Did Someone Say Green?
Beekeeping, practiced by humans for thousands of years, is still essentially the same as it ever was, using small beehives requiring almost no resources- no cutting down of forests, no fertilizers, herbicides or irrigation. Beehives take up almost no room. Many people keep bees in their backyard or even on their roof. More than any other food crop, honey production has a positive impact on the environment.
Bees stay essentially wild. Harvesting honey does not harm the bees, and no fences and no slaughterhouses are needed. And since honey and alcohol are natural antibiotics, mead production does not require extreme or excessive sanitation procedures, so that not much water is used and there is very little waste. Mead making and mead drinking bear a light footprint on Earth.
One of the most interesting aspects of mead is it’s remarkable versatility. Traditionally flavored with herbs, spices and fruits, there are a wide variety of flavors and many different types. Often served sweet but delicious dry. Often plain, with no flavoring other than perhaps some aging in oak barrels. It can have an alcohol content as high as 19% or as low as 3 or 4 per cent and it can also be carbonated like a beer or a sparkling wine. It can be drunk two weeks after fermentation begins or it can be aged for years. It works well as an aperitif, as a dinner wine or an after dinner cordial or digestif, depending on how it is made. It pairs very well with many types of food, with ballgames televised or live, and compliments and supports any picnic-like and music playing activities.
Mead: It’s Really About The Plants
I believe there is another message the bees bring: That our best friend has always been the plants. This truth comes to us through the flower nectar, foraged from waves of wildflowers that on a summer day whisper: Life is meant to be enjoyed.
For a cup of honey one million flowers are visited. The nectar is brought back to the beehive tiny bit by tiny bit, and there the bees deposit it into hexagonal open wax combs. Groups of bees gather and fan their wings, thickening the nectar and giving the honey its final form. It is then sealed away under wax. So perfect a creation it can last 3,000 years.
Because of the plants we can breathe. They are the symbol of nations, cultures and continents, symbols of identity and belief, while they give protection and medicine and beauty. They bear witness to the human condition, assuage our pain and lift our spirits, calling us forward to our best selves by their graceful presence, tolerance and forgiveness. They return and return, cheating death. After the passing of the brutal regiments there grows again the wildflowers.

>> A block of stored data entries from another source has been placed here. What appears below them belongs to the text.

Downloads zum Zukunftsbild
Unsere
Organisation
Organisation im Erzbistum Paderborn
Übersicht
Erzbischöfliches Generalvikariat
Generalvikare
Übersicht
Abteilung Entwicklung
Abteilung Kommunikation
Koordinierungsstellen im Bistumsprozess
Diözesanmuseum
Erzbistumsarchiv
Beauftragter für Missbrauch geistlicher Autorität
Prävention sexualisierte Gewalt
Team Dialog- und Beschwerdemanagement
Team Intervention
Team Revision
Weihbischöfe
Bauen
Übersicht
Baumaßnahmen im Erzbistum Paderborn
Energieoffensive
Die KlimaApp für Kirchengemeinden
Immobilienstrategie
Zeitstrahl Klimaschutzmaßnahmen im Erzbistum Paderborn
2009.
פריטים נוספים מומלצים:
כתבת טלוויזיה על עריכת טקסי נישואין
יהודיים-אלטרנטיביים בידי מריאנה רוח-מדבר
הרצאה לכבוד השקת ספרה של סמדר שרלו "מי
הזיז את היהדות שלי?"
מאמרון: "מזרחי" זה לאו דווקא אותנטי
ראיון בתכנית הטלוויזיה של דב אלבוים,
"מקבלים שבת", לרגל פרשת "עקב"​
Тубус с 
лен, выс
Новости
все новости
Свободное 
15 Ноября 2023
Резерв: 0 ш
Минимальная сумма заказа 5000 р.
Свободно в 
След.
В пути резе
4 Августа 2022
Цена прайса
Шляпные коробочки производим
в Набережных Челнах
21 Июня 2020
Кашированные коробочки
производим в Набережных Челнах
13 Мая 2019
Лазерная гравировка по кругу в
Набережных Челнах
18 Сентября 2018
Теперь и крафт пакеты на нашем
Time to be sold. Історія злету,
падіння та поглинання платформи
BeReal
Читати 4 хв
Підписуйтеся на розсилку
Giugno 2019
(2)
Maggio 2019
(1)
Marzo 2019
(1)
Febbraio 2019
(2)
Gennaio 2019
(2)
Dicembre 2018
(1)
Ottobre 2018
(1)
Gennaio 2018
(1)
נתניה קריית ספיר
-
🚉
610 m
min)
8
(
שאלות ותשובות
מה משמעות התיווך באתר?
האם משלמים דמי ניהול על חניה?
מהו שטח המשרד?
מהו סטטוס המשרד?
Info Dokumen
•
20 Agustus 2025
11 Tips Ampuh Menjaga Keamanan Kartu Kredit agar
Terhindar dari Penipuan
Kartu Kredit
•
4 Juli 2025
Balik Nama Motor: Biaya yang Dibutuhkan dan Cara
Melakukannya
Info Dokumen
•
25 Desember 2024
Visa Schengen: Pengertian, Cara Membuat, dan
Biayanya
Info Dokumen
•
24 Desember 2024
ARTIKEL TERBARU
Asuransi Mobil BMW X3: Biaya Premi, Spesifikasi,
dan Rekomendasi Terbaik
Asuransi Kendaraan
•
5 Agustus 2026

Native Americans say that every plant has a song that you will learn if you can be the plant’s best friend.
After the flower nectar is turned into honey, released from the comb and fermented by yeast, mead is born. Transformed into alcohol, the honey herbs and fruits go on a journey even further into the heart, mind and body of humankind. Surely, as the legends relate, mead must have rather quickly became known to encourage a singer to the song, a poet to the poem, and for romance to call on a man and a woman.
So Ladies and Gentlemen, please step right up. One gateway to good health and the enjoyment of life is right this way. Have a glass of mead.